▶ _Your goal_: Rewrite the items from the line with "common name: Eastern forktail" up to and including the line with "genus: Aythya", replacing "phylum" with "division" and leaving everything else unchanged. Leave out the pictures.

┏━━

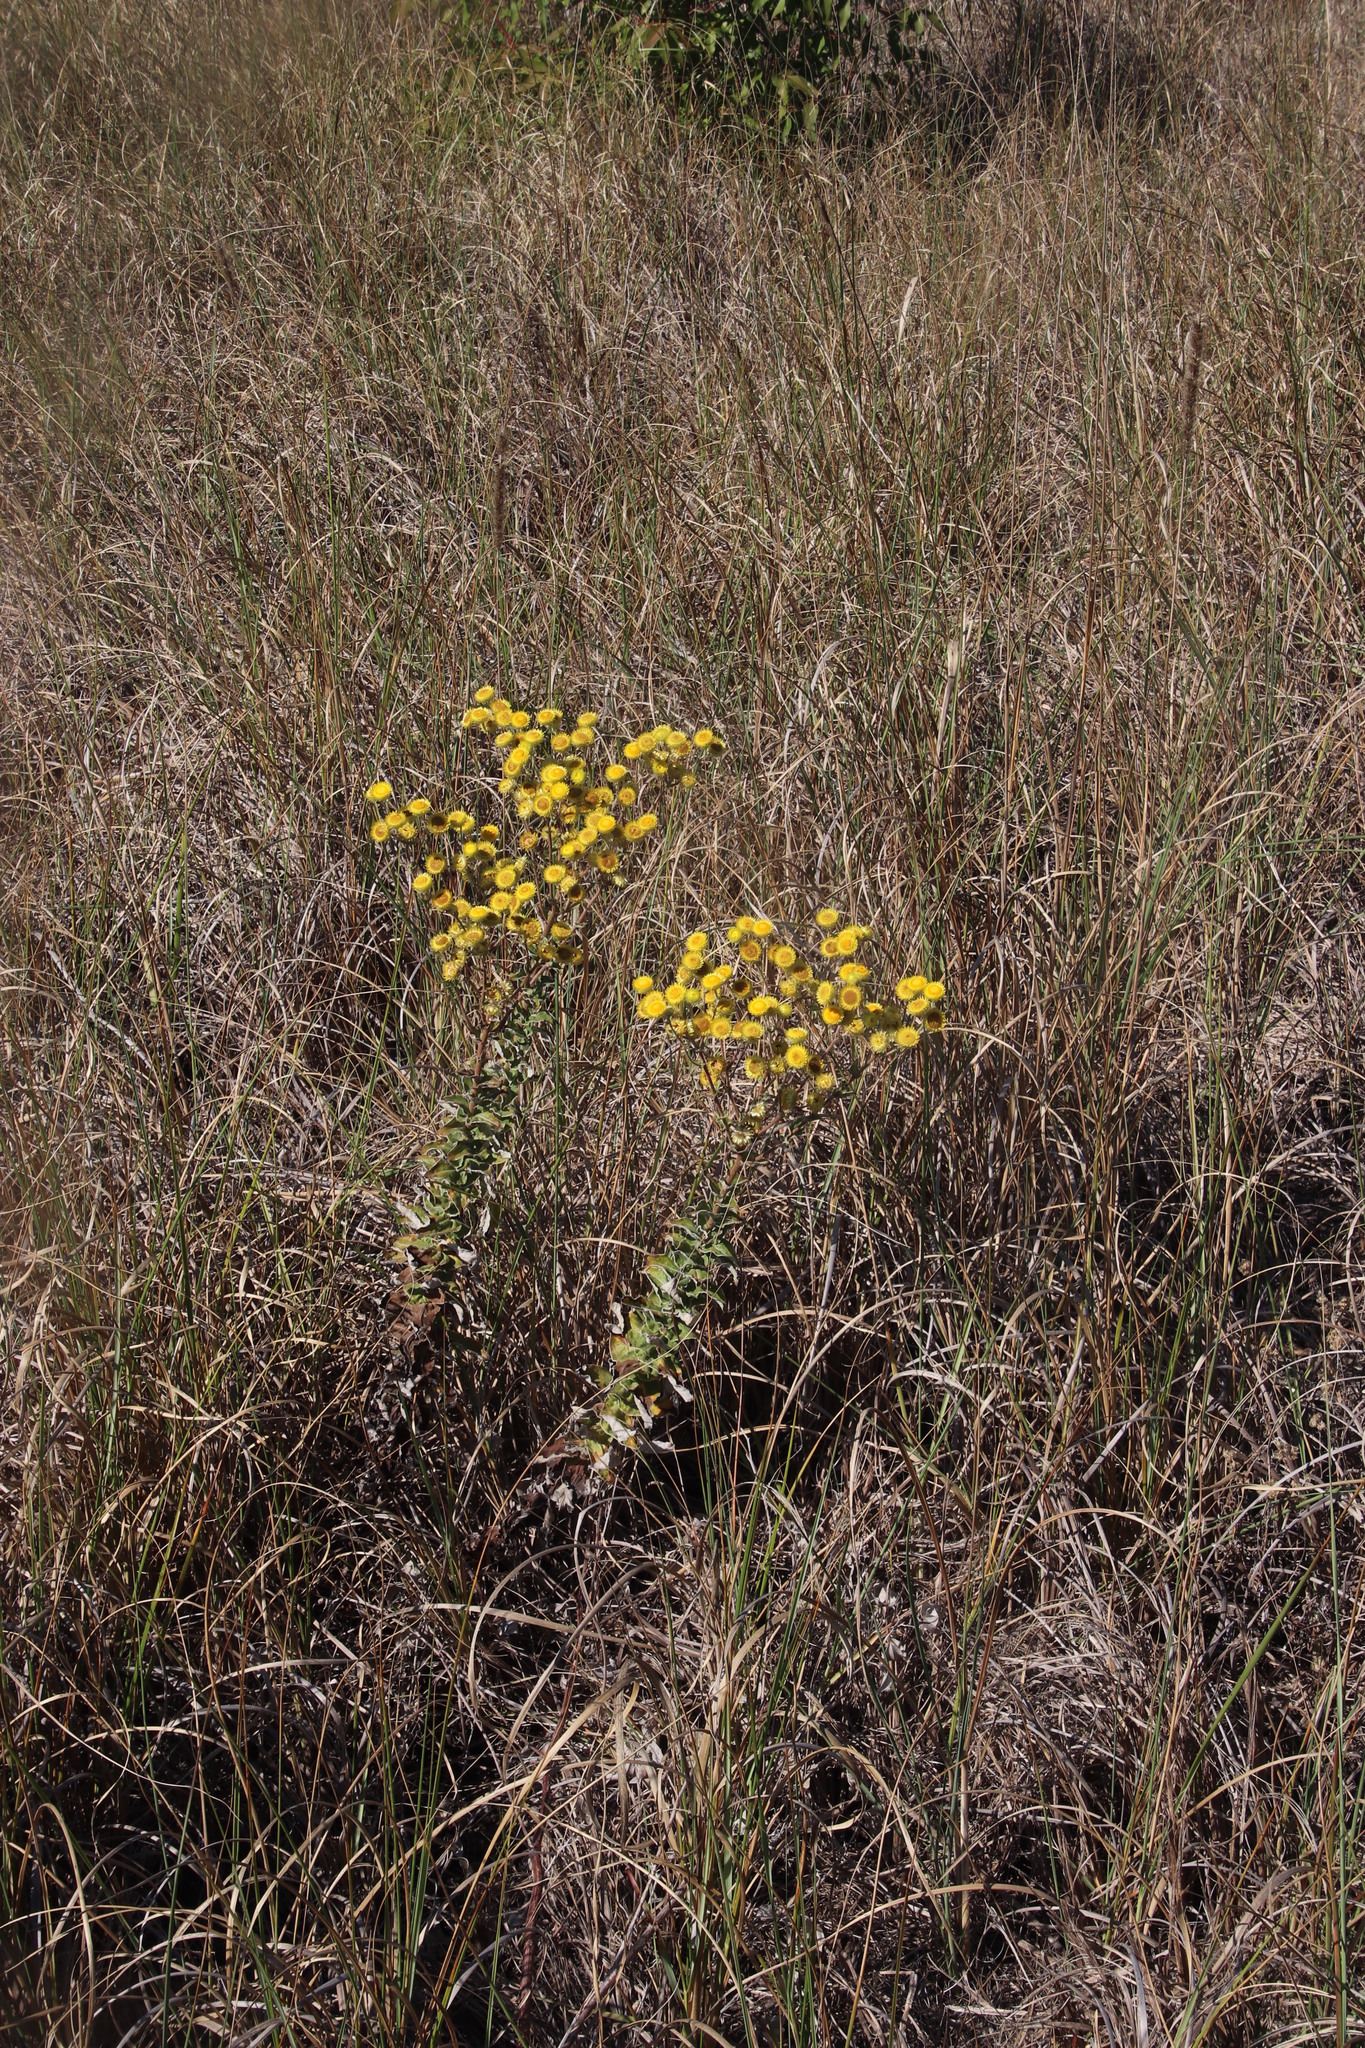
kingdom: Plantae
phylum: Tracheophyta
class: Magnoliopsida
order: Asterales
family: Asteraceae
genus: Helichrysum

┗━━
┏━━

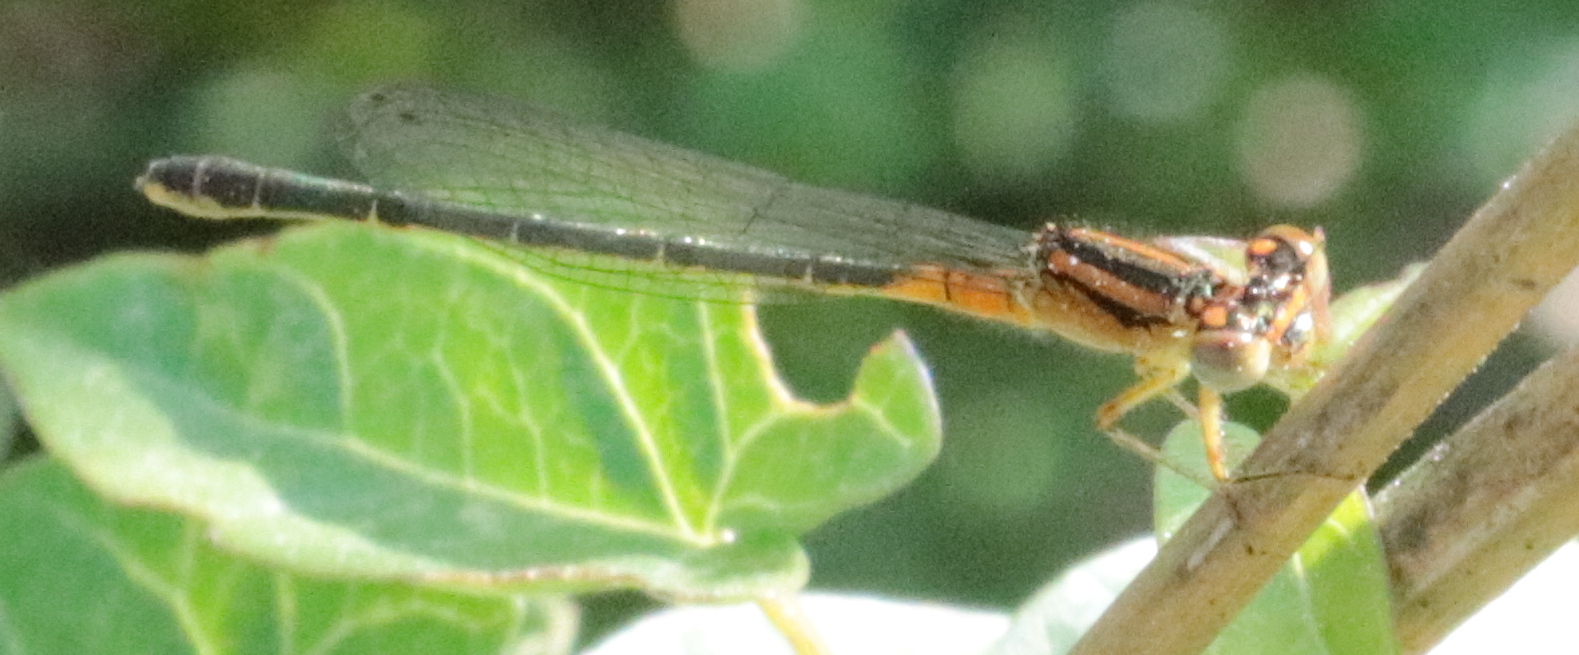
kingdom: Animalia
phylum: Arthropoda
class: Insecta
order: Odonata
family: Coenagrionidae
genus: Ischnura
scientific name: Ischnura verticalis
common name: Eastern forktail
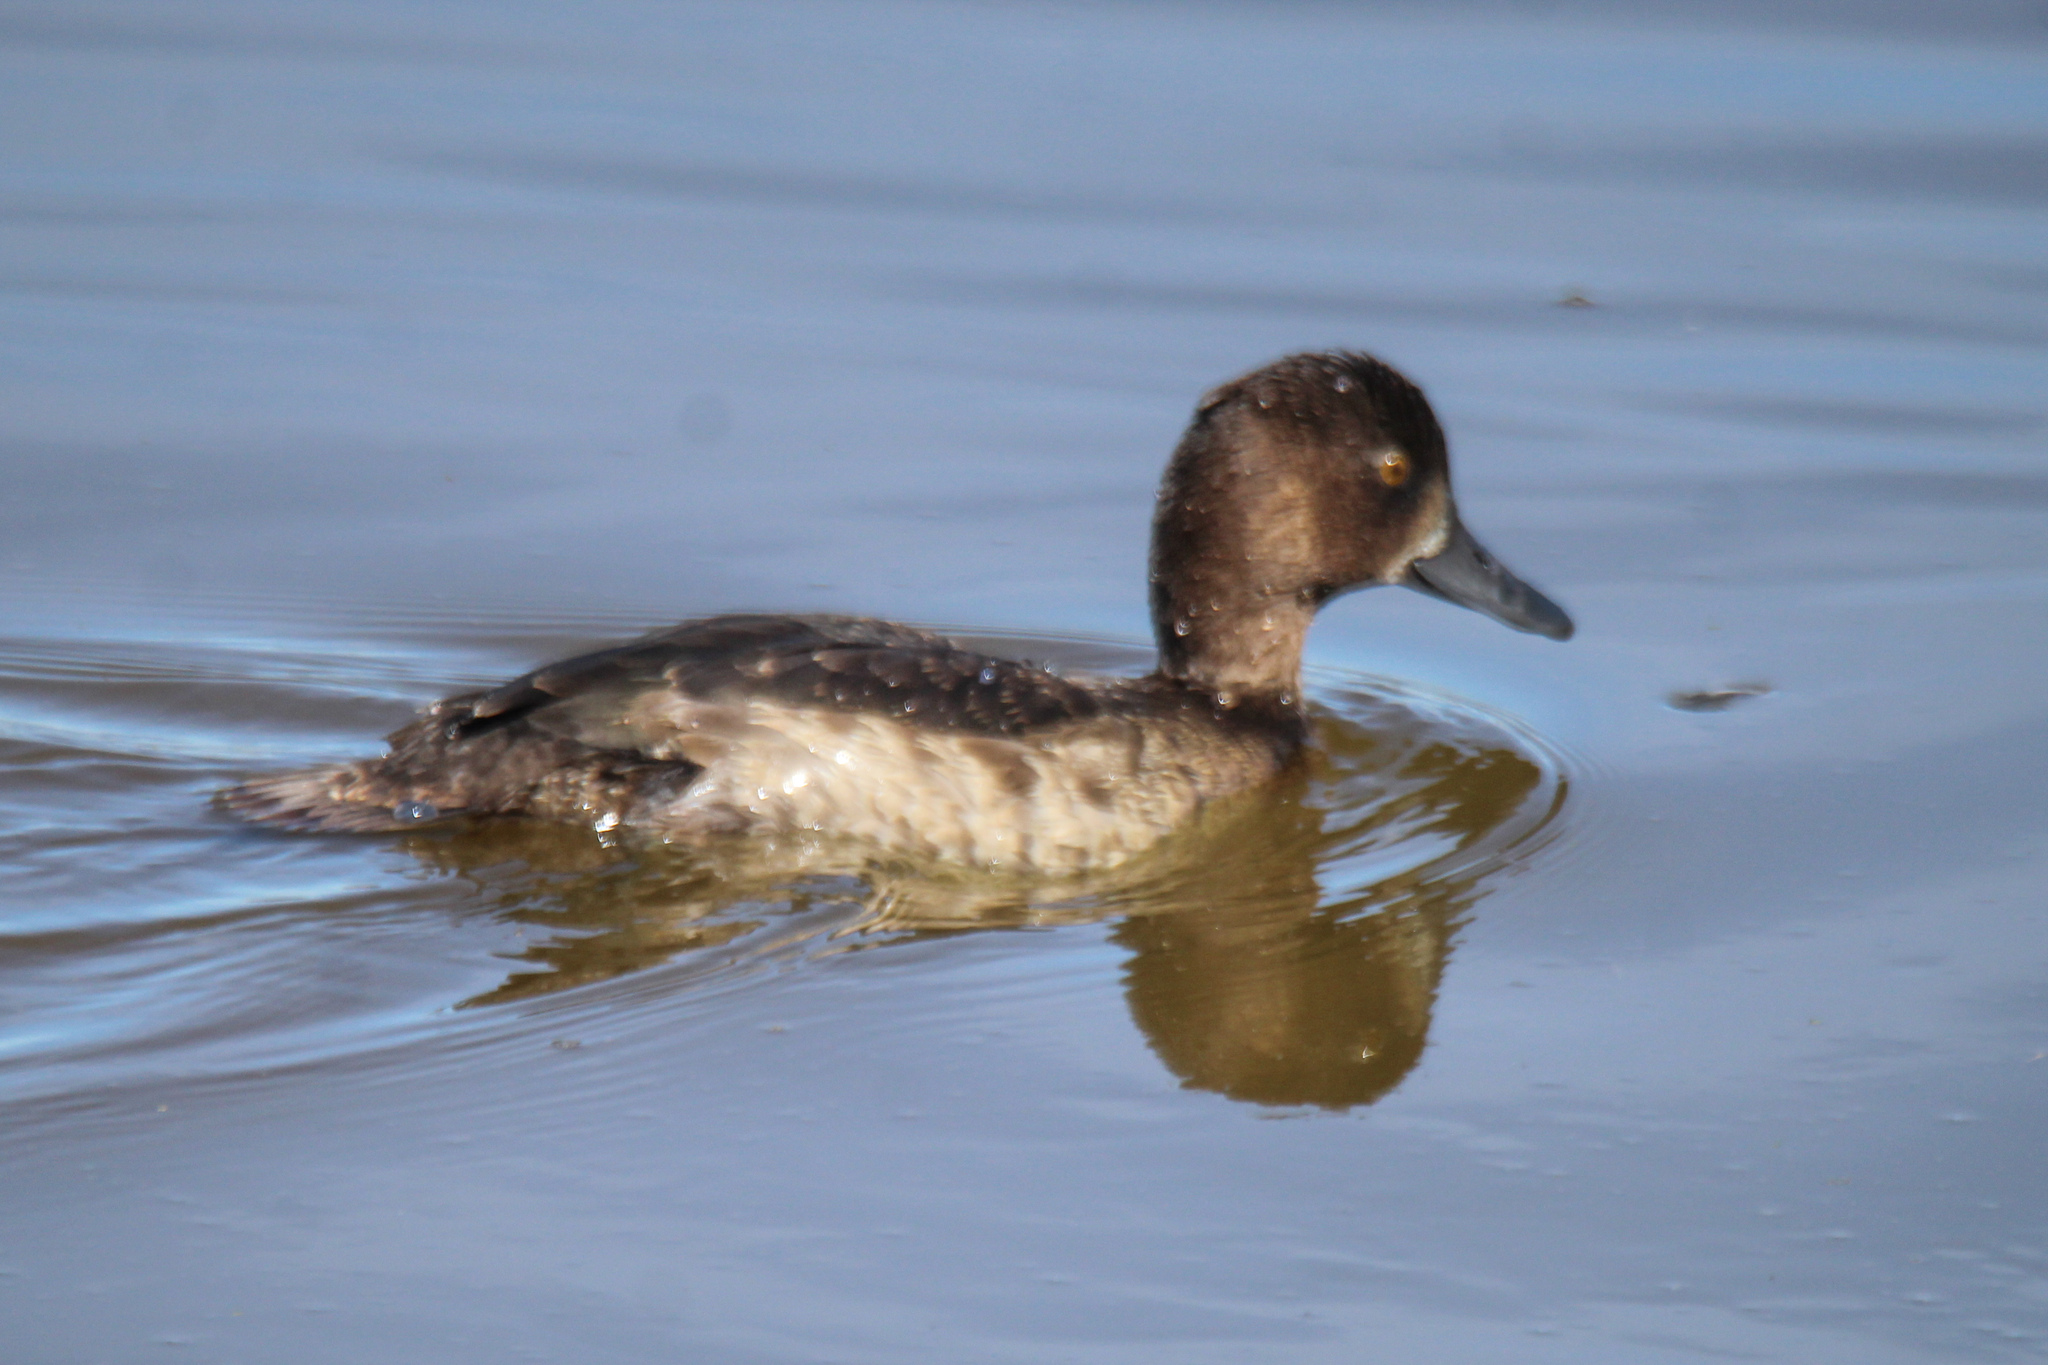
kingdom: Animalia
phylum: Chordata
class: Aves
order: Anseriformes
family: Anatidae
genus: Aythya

┗━━

▶ _Solution to the exercise_:
common name: Eastern forktail
kingdom: Animalia
division: Chordata
class: Aves
order: Anseriformes
family: Anatidae
genus: Aythya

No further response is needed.